I wonder would the following story still happen in Galway today. It happened in more innocent times, in the early 1960s. A very upper class gentleman, Major Woodfall Murphy, rented Bermingham House, the great 18th century pile once owned by the barons of Athenry, on the outskirts of Tuam. The genuinely snobby Lady Molly Cusack Smith, who owned the pile, was only too glad with the promised extra lolly. To the outsider it all felt hunky-dory: One snob helping another.
But it had to be the rip off of the century. The man, who called himself Sir Patrick Murphy, the former governor of the Bahamas, was a complete impostor, con man, and fraudster. Yet he was so skilled at his skulduggery that no one here saw through him, least of all poor Molly.
He spoke with the kind of cut-glass accent, that immediately prompts Irishmen to doff their caps, and ladies to curtsey. He drove around in a bronze/gold Rolls Royce, with off-white upholstery, and an aristocratic boxer dog sitting in the back seat like a royal child. He ran up bills, borrowed money from practically everyone , lorded over dinners, smoked the unimaginably expensive ‘green’ cigars (which were ordered from Dublin by taxi ), sponsored a cup at the Tuam show, hunted and fished, had improvements carried out on Bermingham House; but when pressure to pay his bills became too much, he suddenly disappeared.

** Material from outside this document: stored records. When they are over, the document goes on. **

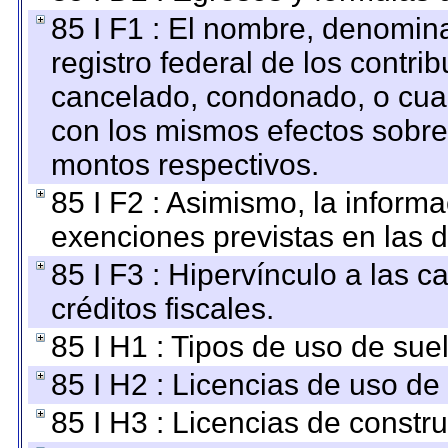
85 I F1 : El nombre, denomina
registro federal de los contri
cancelado, condonado, o cualq
con los mismos efectos sobre 
montos respectivos.
85 I F2 : Asimismo, la informa
exenciones previstas en las d
85 I F3 : Hipervínculo a las
créditos fiscales.
85 I H1 : Tipos de uso de suel
85 I H2 : Licencias de uso de
85 I H3 : Licencias de constru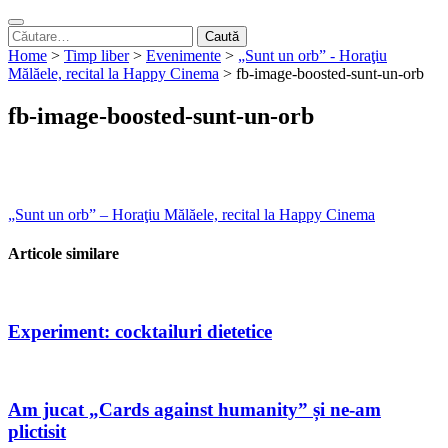
Caută
după:
Home
>
Timp liber
>
Evenimente
>
„Sunt un orb” - Horaţiu
Mălăele, recital la Happy Cinema
>
fb-image-boosted-sunt-un-orb
fb-image-boosted-sunt-un-orb
Navigare
„Sunt un orb” – Horaţiu Mălăele, recital la Happy Cinema
în
Articole similare
articole
Experiment: cocktailuri dietetice
Am jucat „Cards against humanity” și ne-am
plictisit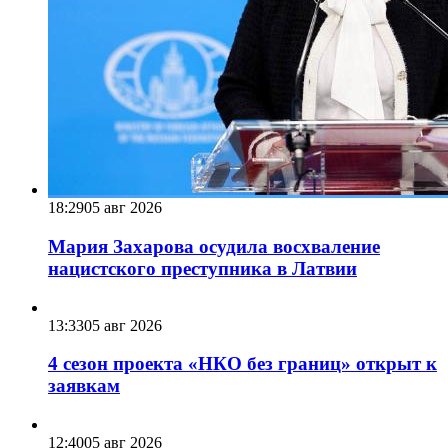
18:29
05 авг 2026
Мария Захарова осудила восхваление
нацистского преступника в Латвии
13:33
05 авг 2026
4 сезон проекта «НКО без границ» открыт к
заявкам
12:40
05 авг 2026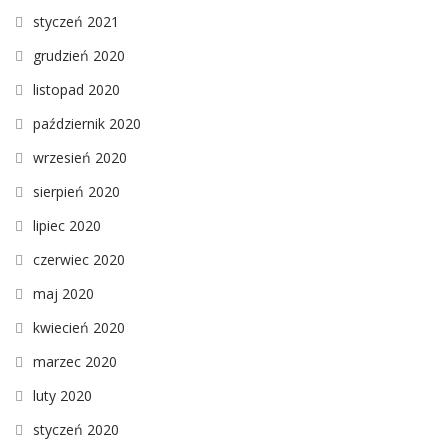
styczeń 2021
grudzień 2020
listopad 2020
październik 2020
wrzesień 2020
sierpień 2020
lipiec 2020
czerwiec 2020
maj 2020
kwiecień 2020
marzec 2020
luty 2020
styczeń 2020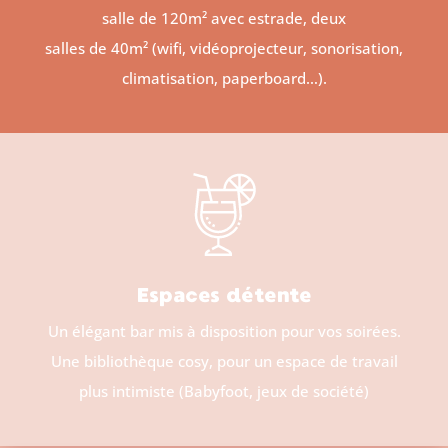
salle de 120m² avec estrade, deux
salles de 40m² (wifi, vidéoprojecteur, sonorisation,
climatisation, paperboard…).
Espaces détente
Un élégant bar mis à disposition pour vos soirées.
Une bibliothèque cosy, pour un espace de travail
plus intimiste (Babyfoot, jeux de société)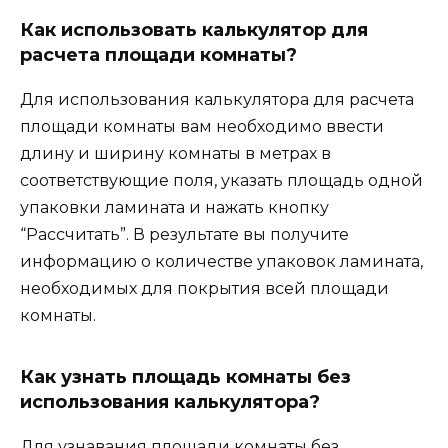
Как использовать калькулятор для
расчета площади комнаты?
Для использования калькулятора для расчета
площади комнаты вам необходимо ввести
длину и ширину комнаты в метрах в
соответствующие поля, указать площадь одной
упаковки ламината и нажать кнопку
“Рассчитать”. В результате вы получите
информацию о количестве упаковок ламината,
необходимых для покрытия всей площади
комнаты.
Как узнать площадь комнаты без
использования калькулятора?
Для узнавания площади комнаты без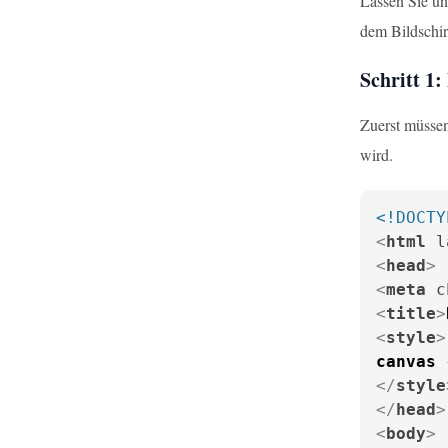
Lassen Sie un
dem Bildschir
Schritt 1
Zuerst müssen
wird.
<!DOCTY
<
html
l
<
head
>
<
meta
c
<
title
>
<
style
>
canvas
 
</
style
</
head
>
<
body
>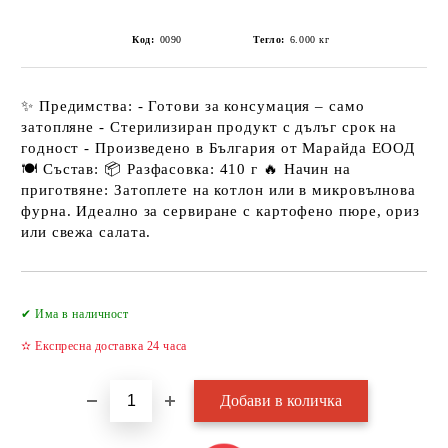
Код:
0090
Тегло:
6.000
кг
✨ Предимства: - Готови за консумация – само
затопляне - Стерилизиран продукт с дълъг срок на
годност - Произведено в България от Марайда ЕООД
🍽️ Състав: 📦 Разфасовка: 410 г 🔥 Начин на
приготвяне: Затоплете на котлон или в микровълнова
фурна. Идеално за сервиране с картофено пюре, ориз
или свежа салата.
Добави в желани
✔ Има в наличност
✫ Експресна доставка 24 часа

People were aghast! The Lord only knows quite how much money he borrowed because very few admitted that they had lent him anything. No one likes to appear to have been a fool. But privately I believe he didn’t just borrow a sum of money to help him out of a jam; he borrowed large sums!

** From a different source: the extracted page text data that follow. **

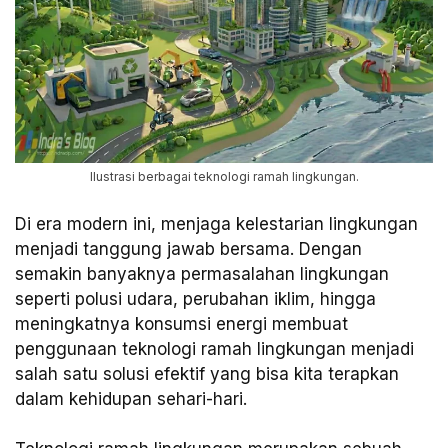
Ilustrasi berbagai teknologi ramah lingkungan.
Di era modern ini, menjaga kelestarian lingkungan
menjadi tanggung jawab bersama. Dengan
semakin banyaknya permasalahan lingkungan
seperti polusi udara, perubahan iklim, hingga
meningkatnya konsumsi energi membuat
penggunaan teknologi ramah lingkungan menjadi
salah satu solusi efektif yang bisa kita terapkan
dalam kehidupan sehari-hari.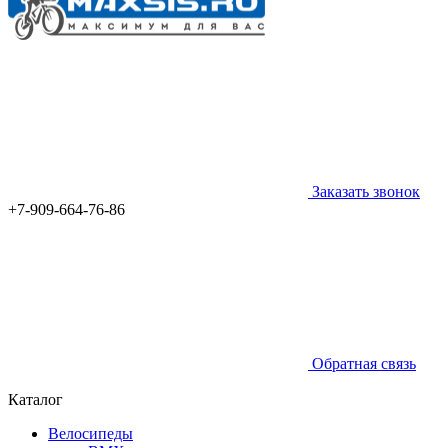
Заказать звонок
+7-909-664-76-86
Обратная связь
Каталог
Велосипеды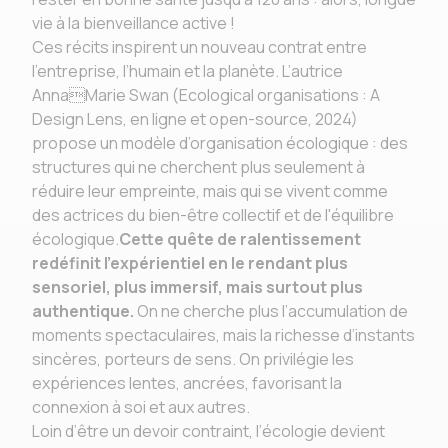
vie à la bienveillance active !
Ces récits inspirent un nouveau contrat entre
l’entreprise, l’humain et la planète. L’autrice
AnnaMarie Swan (Ecological organisations : A
Design Lens, en ligne et open-source, 2024)
propose un modèle d’organisation écologique : des
structures qui ne cherchent plus seulement à
réduire leur empreinte, mais qui se vivent comme
des actrices du bien-être collectif et de l'équilibre
écologique.
Cette quête de ralentissement
redéfinit l’expérientiel en le rendant plus
sensoriel, plus immersif, mais surtout plus
authentique.
On ne cherche plus l’accumulation de
moments spectaculaires, mais la richesse d’instants
sincères, porteurs de sens. On privilégie les
expériences lentes, ancrées, favorisant la
connexion à soi et aux autres.
Loin d’être un devoir contraint, l’écologie devient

I am reminded of the major (referred to as the Galloping Major in the British press ), in an entertaining collection of short stories by the late and respected journalist, and former editor of the City Tribune, John Cunningham.*
In fact the major made a reappearance, but this time in the British press. Rather sadly he had cut his wrists and died awaiting trial at Norfolk Assizes on a charge of tricking a Mrs Effie Ora out of £4,000. Clearly the Brits were better at spotting a cad than we were. But as a boy I remember it was the only topic of conversation in Galway for years. As I said it was in more innocent times; and if we have lost that innocence, then it’s no bad thing.
A game of 25
Yet part of the charm of John Cunningham’s collection of stories is that many of them reflect more gentle times, when people made their own entertainment at home. Apart from the usual festivities, the Cunningham house at Christmas was one of the venues for the fiercely contested ‘25 card game’. There were serious prizes to be won; such as a turkey and a ham, all very useful at that time of year.‘ Lynx-eyed countrymen’ had grown up in a world of ‘tables of nine’, where players started out as three partnerships of three, but it was every man for himself when it came down to the cross-play between the final three to decide the ultimate winner.
John’s father had a reputation as a good host to a card school. He had not much money, but he could still produce a bottle of whiskey, bottles of stout, a mound of sandwiches and a cake, and had a fine round mahogany table in the sitting room, with a roaring fire, which was perfect for ‘Nine’.
The local priest had a ‘fearsome reputation’ for cards and was a passionate player. The only thing was that he was so busy that time of year, there were times when he had not finished his Divine Office, a long series of prayers recited from a black book which he was obliged to read every day. Card games had to be interrupted as they approached midnight, to allow the priest to walk up and down the tiled hallway of the house so he could fulfil his obligation. The men waited smoking and talking in low voices; while the children listened to all the coming and going from bed upstairs.
Vampires at night
I suppose most people my age are still coming to terms with our fathers, who hardly ever expressed their love yet we knew they were doing their best. When John was about seven an elder brother scared the life out of him by telling him about a vampire who scratched at windows to be let in. The Cunninghams had cats, and when they called pathetically outside the bedroom window to be let in, John would check carefully that it was a cat, and let the creature in to sleep on his bed. It was a comfort to hear it purring.
But later, his father would come in to say goodnight. ‘He was never the most demonstrative of men, and it was only in very much later years that we were even vaguely close.
‘As was the way at the time, you knew he was there for you, couldn’t do enough for you, and was a worrier. But we weren’t into hugging...I often thought he almost shrank from overt displays, though he could laugh until he cried.
‘First he would remove the cat from the bed, with a remark which was always the same... “What’s that strap doing here?” Then it would be “Did you say your prayers?”
“Yes Dad.’
Goodnight and God bless then.”
“Goodnight, Dad.”
There was a Holy Water font hanging on the wall over the mantle of a fireplace in the bedroom, and he would dip his fingers into the water and shake it in the direction of the bed. The water splashed cold on your warm cheek.
And we all knew that Holy Water was one thing vampires feared.’
NOTES:* Some of John’s best stories chosen by his son Enda, appeared in his popular column As I saw It in the City Tribune. The book costs €14.95, with all proceeds going to Galway Hospice.